Nécrose cutanée faciale imminente et atteinte oculaire après injection dermique de filler : à propos d’un cas

Article analysé par Martine DARCHY
Supervisé par Isabelle Rousseaux

Nécrose cutanée faciale imminente et atteinte oculaire après injection dermique de filler : à propos d’un cas

Salval A- Cianco F – Margara A -Bonomi S Impending Facial Skin Necrosis and Ocular Involvement After Dermal Filler Injection : A Case Report .

Aesth Plast Surg 2017 oct ; 41(5) :1198-1201

Si les injections de fillers dermiques sont en constante augmentation, l’injection par des personnes non qualifiées aussi. L ’article rapporte un cas de complications graves survenues chez une femme jeune asiatique, après injection de filler dermique par une personne non qualifiée.

L’article rappelle la fréquence et le nombre croissant des procédures esthétiques effectuées dans le monde entier et en particulier les injections de fillers et les risques graves de nécrose cutanée et de cécité encourus lors de telles procédures .Le mécanisme en est une atteinte vasculaire soit par compression soit par injection intravasculaire et embolisation rétrograde. Les injections ne sont sures que dans des mains expérimentées.

La particularité de cette observation est que la patiente jeune, 22 ans, chinoise ne parlant que le mandarin a été injectée à Milan par une amie du même âge, aux diplômes inconnus avec un matériel inconnu, probablement de l’AH, sur 3 sites : 2 au milieu du front, 1 au bout du nez.

Les symptômes douloureux ressentis par la patiente durant l’injection ont été ignorés par l’injecteuse et la personne a été renvoyée chez elle sans soin ni recommandation.
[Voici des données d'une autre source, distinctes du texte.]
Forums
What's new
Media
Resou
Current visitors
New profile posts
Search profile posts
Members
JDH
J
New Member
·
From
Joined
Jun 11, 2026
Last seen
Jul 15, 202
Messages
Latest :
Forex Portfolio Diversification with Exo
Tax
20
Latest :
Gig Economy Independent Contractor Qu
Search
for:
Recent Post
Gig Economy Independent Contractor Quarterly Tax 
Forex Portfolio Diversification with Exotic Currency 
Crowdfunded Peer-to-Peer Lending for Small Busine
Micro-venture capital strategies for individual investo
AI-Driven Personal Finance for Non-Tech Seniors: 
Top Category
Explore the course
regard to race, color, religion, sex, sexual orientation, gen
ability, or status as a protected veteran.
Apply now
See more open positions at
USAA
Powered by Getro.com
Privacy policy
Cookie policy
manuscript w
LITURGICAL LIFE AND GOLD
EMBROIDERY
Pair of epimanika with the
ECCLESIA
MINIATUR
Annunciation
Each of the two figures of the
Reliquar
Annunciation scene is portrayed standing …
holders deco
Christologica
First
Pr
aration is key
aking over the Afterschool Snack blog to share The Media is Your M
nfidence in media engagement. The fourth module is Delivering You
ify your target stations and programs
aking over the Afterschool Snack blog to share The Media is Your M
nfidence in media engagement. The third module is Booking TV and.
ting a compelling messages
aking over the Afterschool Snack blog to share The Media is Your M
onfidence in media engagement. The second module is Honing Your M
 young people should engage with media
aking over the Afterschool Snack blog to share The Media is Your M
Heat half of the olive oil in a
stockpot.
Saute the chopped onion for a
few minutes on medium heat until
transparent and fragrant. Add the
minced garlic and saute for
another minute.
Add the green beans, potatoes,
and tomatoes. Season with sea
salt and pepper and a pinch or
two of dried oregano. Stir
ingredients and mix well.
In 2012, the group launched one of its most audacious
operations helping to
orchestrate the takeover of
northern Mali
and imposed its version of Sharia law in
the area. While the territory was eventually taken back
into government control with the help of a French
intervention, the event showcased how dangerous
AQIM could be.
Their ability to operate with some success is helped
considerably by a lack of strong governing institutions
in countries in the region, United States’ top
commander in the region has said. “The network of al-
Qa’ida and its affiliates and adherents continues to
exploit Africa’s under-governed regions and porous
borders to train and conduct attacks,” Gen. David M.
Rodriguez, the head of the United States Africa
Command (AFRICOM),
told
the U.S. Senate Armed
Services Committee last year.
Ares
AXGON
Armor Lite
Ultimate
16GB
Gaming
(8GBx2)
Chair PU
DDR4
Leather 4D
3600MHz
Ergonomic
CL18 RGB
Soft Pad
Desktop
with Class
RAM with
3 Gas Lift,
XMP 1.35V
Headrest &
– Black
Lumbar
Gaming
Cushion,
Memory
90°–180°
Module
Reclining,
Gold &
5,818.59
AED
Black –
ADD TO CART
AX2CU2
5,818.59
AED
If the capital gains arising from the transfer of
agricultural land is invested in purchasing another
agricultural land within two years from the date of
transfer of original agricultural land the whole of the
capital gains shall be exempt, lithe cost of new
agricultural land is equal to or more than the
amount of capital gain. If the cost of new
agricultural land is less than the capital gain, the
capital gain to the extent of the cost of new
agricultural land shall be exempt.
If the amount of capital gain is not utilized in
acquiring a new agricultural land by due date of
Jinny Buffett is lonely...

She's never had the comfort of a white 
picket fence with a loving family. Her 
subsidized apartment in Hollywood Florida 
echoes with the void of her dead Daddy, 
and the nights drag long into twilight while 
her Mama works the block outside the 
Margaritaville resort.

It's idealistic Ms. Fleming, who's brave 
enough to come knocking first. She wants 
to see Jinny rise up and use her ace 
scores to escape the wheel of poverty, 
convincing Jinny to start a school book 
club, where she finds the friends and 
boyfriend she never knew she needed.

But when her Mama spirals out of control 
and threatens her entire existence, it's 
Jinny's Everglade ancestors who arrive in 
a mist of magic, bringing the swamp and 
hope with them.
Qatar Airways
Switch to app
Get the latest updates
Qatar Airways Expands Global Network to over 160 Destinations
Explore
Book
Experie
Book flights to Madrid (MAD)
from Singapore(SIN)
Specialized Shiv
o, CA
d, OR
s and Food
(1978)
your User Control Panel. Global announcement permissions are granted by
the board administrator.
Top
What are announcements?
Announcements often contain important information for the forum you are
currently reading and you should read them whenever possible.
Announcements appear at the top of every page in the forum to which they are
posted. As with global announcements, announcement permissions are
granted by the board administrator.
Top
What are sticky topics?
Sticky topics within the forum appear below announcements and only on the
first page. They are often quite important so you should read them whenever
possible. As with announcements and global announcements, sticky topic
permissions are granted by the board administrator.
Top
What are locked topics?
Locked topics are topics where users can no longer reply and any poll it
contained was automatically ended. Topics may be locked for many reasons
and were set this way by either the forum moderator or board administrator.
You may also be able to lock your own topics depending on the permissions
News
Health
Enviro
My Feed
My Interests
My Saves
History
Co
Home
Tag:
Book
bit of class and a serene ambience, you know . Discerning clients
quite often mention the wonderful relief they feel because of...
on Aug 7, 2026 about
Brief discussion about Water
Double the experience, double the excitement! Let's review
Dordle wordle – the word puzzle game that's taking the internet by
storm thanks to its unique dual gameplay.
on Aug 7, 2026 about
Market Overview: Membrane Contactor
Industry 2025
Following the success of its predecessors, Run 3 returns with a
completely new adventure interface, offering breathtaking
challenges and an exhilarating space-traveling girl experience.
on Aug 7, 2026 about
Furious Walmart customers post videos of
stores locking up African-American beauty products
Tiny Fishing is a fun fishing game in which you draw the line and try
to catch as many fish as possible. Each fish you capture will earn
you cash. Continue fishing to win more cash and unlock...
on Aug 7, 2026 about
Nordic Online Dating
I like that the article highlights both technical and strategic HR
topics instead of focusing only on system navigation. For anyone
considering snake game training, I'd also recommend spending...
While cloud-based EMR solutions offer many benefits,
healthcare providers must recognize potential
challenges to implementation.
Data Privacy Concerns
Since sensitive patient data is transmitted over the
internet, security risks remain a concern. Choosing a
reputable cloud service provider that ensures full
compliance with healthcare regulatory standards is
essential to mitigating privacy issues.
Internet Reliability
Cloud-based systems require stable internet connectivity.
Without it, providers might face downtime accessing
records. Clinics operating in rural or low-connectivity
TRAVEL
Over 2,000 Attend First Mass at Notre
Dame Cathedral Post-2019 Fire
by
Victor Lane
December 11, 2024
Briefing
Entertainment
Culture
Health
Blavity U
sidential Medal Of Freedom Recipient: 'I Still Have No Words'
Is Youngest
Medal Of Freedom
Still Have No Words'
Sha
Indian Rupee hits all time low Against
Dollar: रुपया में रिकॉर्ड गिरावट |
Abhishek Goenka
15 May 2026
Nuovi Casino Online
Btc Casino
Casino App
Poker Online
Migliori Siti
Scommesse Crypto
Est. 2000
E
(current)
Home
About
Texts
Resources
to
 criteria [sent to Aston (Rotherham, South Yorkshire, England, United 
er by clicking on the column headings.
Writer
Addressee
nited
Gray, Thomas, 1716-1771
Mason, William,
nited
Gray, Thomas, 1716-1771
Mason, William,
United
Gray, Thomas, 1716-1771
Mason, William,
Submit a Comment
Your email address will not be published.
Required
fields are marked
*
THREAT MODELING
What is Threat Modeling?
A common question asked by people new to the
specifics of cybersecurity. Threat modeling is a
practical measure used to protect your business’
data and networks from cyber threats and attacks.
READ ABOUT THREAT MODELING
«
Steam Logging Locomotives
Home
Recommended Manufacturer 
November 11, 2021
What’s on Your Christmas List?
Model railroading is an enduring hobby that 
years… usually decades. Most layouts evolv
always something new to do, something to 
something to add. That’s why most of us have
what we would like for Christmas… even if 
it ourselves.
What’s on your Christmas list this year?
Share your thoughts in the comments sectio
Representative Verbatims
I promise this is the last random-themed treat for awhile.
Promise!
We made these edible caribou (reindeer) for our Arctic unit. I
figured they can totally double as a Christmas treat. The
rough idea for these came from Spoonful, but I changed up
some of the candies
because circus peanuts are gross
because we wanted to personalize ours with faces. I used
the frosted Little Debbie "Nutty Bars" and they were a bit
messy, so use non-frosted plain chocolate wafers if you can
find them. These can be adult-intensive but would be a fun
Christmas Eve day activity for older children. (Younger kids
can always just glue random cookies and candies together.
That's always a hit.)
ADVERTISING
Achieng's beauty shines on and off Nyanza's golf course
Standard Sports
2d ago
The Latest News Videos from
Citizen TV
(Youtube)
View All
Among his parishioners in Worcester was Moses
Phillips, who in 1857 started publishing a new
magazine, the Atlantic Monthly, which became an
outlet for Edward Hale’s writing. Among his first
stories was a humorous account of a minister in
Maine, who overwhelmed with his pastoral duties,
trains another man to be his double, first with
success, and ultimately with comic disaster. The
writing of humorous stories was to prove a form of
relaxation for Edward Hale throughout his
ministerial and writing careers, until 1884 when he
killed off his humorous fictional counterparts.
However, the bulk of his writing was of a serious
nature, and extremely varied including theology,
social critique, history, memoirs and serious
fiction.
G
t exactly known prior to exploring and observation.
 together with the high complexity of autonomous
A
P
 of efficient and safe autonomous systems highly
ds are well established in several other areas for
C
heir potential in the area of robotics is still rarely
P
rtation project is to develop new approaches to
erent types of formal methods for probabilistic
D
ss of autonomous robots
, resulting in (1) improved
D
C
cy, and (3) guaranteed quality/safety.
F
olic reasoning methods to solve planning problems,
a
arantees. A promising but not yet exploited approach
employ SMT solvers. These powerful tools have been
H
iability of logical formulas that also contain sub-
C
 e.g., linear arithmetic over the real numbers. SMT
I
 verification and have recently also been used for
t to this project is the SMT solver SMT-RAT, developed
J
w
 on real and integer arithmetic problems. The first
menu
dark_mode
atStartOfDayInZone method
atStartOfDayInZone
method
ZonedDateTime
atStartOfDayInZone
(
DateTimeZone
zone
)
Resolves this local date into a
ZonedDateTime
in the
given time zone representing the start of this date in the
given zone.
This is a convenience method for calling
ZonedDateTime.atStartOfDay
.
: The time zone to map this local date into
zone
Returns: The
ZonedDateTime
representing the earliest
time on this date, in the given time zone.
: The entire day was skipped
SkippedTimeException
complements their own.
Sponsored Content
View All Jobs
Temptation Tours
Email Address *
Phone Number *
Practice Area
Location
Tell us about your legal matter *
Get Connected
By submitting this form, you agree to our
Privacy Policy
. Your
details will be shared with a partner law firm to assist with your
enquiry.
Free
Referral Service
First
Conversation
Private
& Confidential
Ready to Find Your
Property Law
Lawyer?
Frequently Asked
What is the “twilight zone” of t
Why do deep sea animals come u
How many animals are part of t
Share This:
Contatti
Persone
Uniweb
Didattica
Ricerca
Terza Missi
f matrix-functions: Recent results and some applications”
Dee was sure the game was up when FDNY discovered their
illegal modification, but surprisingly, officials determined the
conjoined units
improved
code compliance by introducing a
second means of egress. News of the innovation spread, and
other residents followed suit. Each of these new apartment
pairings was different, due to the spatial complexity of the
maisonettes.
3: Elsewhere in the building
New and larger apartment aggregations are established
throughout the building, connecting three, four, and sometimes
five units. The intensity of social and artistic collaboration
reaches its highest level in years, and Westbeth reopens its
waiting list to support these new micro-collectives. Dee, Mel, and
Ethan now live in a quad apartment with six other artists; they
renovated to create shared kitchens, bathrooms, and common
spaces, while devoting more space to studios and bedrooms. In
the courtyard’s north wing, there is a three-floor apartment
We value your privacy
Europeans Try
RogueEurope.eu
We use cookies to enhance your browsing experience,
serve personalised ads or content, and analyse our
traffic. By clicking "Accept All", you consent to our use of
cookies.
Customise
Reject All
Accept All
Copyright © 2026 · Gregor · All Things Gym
Aucune observation n’a été faite.

La première consultation a été faite 24 heures après l’injection, pas d’observation notée et un traitement incomplet par un médecin généraliste non habitué à ce genre de problème : antibiotiques et packs de chaud.

Seulement 72 heures après l’injection la patiente sera revue examinée, et l’on note une atteinte cutanée type nécrose plus une atteinte oculaire sans cécité : rougeurs œdèmes dans les zones injectées (front médian et pointe du nez), œdème paupière supérieure gauche et hémorragie sous conjonctivale, impossibilité de relever la paupière supérieure gauche. Des pustules jaunes recouvrent la peau atteinte. Là débute sa vraie prise en charge, prélèvements, biologie, examen radio de la peau, la patiente refuse la biopsie ce qui élimine la possibilité de reconnaitre le produit injecté et examen ophtalmologique : pas atteinte de la rétine ni hémorragie ni thrombose. Bilan normal en dehors d’une inflammation. La microbiologie étant négative la patiente sera mise sous corticothérapie par voie IV, les symptômes régressent,

La cicatrisation est obtenue avec séquelles au niveau du front et du nez.

La patiente est repartie dans son pays après quelques semaines, aucun retour de sa part.

L’article rappelle

– l’anatomie vasculaire de la face. (On peut regretter le manque d’iconographie anatomique dans cet article) et

– l’urgence du traitement : détection rapide des symptômes : douleurs , changement de couleur de la peau, trouble de la vue, gonflement , la nécessité d’agir avant 48 heures mais dans ce cas le retard au diagnostic ne l’a pas permis. Le meilleur traitement est la rapidité. L’injection de hyaluronidase en cas d’acide hyaluronique est le gold standard (la on ne connait pas le produit) 20 à 300 UI par cm2 de peau atteinte.

L’auteur regrette le manque de consensus sur le sujet.

Des consensus de groupe d’expert existent notamment :

– Signorini M, Liew S, Sundaram H et al (2016) Global aesthetics consensus group.global aesthetics consensus :avoidance and management of complications from hyaluronic acid fillers-evidence- and opinion -base review and consensus recommendations .Plastic reconstruc Surg 137(6) :961 e.

– J.Clin Aesth Dermatol, 2018 juin ;11(6) E61-E68 This Month’ guideline :T he use of hyaluronidase .Il existe aussi un guide pour manager les nécroses et un guide pour constituer un kit d’urgence.

L’auteur appelle avec raison à la possible création d’un consensus mondial sur le sujet, et à une prise en considération des autorités sur le phénomène des injections sauvages et des risques encourus par la population et de leur gravité.

Pas d’injection rapide, ni en grande quantité au même point ni avec une forte pression.

Reconnaissance des symptomes et action immédiate si besoin : la hyaluronidase étant indispensable : avoir un kit de traitement sur place.

Cet article a l’intérêt de faire le point sur l’extension des nouvelles pratiques d’injection par des personnes ignorantes, non formés, la nécessité d’alerter les gouvernements sur les risques de ces pratiques et de nous rappeler les prises en charge de ces complications rares mais gravissimes même si les injectables sont de plus en plus surs.